BEGIN AVAILABLE DATA

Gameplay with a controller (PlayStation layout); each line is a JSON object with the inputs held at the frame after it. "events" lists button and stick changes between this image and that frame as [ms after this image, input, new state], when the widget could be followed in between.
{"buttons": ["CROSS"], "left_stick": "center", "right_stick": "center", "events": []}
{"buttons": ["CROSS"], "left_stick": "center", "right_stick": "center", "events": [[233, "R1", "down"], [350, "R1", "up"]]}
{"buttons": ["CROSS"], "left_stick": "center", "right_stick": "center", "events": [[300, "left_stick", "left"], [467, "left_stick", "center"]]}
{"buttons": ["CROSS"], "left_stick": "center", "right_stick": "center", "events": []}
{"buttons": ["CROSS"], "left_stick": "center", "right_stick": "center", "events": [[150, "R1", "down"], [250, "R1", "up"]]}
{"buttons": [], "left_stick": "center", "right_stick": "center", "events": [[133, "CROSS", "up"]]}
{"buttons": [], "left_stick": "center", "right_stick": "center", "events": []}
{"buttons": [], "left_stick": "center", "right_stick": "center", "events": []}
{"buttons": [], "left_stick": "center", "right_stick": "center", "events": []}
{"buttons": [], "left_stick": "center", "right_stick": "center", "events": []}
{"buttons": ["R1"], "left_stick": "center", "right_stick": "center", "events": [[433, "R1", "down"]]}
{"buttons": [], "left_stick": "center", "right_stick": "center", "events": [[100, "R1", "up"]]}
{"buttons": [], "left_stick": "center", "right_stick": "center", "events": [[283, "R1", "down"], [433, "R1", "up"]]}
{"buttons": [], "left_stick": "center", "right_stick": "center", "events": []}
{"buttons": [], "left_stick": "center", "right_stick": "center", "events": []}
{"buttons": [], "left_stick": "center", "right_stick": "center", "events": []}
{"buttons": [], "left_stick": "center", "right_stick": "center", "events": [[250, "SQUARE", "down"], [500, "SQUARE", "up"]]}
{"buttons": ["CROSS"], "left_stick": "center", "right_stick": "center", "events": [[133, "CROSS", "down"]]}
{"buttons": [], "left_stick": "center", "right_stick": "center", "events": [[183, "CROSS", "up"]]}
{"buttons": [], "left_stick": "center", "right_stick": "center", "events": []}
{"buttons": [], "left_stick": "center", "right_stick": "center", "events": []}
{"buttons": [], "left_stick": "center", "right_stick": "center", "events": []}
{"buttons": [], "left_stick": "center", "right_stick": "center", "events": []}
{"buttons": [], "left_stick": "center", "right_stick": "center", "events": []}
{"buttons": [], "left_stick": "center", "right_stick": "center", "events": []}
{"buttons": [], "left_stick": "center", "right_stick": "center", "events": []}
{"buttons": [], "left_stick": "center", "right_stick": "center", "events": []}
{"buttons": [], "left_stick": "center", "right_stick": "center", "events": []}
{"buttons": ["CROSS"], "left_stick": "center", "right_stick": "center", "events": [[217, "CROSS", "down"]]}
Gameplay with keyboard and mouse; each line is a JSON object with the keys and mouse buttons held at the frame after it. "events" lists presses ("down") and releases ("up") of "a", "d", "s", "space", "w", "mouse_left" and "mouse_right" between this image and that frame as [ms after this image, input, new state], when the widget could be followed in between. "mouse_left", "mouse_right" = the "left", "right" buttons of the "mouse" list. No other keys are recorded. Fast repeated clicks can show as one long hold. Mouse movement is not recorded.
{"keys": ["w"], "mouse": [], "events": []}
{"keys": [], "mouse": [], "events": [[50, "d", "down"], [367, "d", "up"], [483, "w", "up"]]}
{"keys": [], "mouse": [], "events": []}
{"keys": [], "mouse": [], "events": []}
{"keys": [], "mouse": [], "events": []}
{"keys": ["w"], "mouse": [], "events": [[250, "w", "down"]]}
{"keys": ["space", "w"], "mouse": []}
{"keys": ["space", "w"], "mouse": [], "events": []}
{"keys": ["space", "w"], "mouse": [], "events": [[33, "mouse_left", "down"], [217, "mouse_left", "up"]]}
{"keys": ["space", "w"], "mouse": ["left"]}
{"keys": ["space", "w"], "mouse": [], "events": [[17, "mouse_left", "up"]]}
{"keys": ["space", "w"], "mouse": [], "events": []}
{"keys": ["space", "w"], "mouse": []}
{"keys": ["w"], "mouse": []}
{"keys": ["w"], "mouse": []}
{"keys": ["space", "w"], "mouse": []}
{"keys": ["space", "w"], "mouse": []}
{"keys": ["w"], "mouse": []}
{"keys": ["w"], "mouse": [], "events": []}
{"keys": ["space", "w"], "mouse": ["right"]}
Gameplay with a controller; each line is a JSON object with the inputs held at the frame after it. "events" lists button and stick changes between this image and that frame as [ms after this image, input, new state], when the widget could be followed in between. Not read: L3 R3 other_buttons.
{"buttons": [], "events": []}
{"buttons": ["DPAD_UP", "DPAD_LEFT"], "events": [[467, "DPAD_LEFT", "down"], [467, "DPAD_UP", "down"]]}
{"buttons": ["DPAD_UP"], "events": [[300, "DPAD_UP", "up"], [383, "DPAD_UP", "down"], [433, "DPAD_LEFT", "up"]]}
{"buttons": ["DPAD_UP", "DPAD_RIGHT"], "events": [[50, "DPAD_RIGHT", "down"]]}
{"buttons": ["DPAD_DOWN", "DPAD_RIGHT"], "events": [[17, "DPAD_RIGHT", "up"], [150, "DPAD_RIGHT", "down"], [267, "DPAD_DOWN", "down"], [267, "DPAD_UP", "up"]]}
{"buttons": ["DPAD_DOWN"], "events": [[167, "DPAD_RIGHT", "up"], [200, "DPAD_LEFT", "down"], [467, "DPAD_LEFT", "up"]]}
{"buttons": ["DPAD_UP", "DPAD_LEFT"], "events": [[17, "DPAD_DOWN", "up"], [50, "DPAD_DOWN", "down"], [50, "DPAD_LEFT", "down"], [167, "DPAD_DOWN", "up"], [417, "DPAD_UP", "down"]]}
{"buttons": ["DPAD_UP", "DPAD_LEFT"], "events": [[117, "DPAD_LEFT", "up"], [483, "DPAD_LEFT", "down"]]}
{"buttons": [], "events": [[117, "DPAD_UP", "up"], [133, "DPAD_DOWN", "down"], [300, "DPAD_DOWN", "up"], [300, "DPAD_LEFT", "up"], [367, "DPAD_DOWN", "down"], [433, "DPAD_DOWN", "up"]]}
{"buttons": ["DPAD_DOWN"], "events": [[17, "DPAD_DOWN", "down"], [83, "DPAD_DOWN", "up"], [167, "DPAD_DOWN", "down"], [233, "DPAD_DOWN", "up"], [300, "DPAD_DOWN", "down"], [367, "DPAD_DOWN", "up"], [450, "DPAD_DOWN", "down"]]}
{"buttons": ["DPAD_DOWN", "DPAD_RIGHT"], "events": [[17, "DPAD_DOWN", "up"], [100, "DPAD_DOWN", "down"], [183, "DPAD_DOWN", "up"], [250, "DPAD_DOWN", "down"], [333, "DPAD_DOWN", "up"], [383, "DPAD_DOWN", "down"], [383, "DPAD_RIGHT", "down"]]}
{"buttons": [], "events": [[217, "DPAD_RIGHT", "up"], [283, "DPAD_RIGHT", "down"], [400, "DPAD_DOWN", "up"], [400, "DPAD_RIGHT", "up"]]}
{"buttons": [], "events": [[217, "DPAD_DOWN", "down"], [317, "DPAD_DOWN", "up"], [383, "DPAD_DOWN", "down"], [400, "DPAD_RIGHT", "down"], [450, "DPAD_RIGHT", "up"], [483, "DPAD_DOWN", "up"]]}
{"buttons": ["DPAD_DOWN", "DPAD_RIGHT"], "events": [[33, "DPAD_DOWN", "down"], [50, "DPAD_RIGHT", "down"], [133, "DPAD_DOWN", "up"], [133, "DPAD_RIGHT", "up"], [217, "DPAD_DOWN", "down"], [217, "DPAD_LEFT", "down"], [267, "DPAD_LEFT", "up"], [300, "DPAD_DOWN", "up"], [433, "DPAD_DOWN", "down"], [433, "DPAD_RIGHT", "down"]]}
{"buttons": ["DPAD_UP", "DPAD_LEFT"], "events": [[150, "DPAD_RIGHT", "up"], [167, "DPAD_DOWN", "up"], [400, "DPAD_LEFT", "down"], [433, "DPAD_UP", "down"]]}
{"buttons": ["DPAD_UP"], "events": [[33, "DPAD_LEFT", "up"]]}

END AVAILABLE DATA

TASK:
For each line above that includes the word "inputs", make a copy of that line.

ANSWER TO THIS TASK:
Gameplay with a controller (PlayStation layout); each line is a JSON object with the inputs held at the frame after it. "events" lists button and stick changes between this image and that frame as [ms after this image, input, new state], when the widget could be followed in between.
Gameplay with a controller; each line is a JSON object with the inputs held at the frame after it. "events" lists button and stick changes between this image and that frame as [ms after this image, input, new state], when the widget could be followed in between. Not read: L3 R3 other_buttons.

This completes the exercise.